Would you reproduce every record exactly, leaving out the pictures?
============
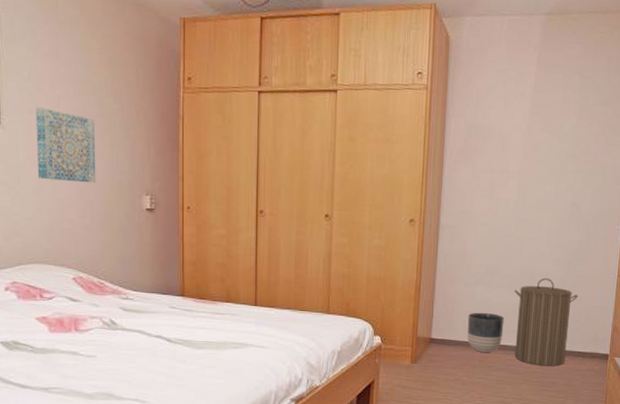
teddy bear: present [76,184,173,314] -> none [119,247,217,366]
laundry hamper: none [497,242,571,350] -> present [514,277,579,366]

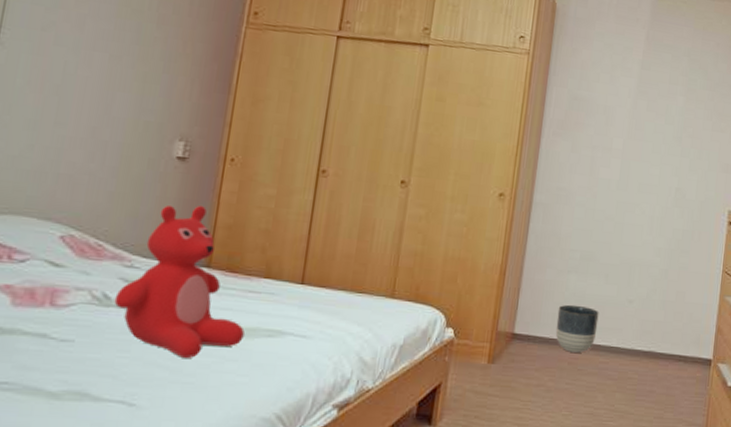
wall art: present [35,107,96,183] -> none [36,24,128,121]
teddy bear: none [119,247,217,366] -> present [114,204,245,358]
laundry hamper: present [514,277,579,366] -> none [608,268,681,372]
============
### Output below
teddy bear: present [76,184,173,314] -> none [119,247,217,366]
laundry hamper: none [497,242,571,350] -> present [514,277,579,366]

wall art: present [35,107,96,183] -> none [36,24,128,121]
teddy bear: none [119,247,217,366] -> present [114,204,245,358]
laundry hamper: present [514,277,579,366] -> none [608,268,681,372]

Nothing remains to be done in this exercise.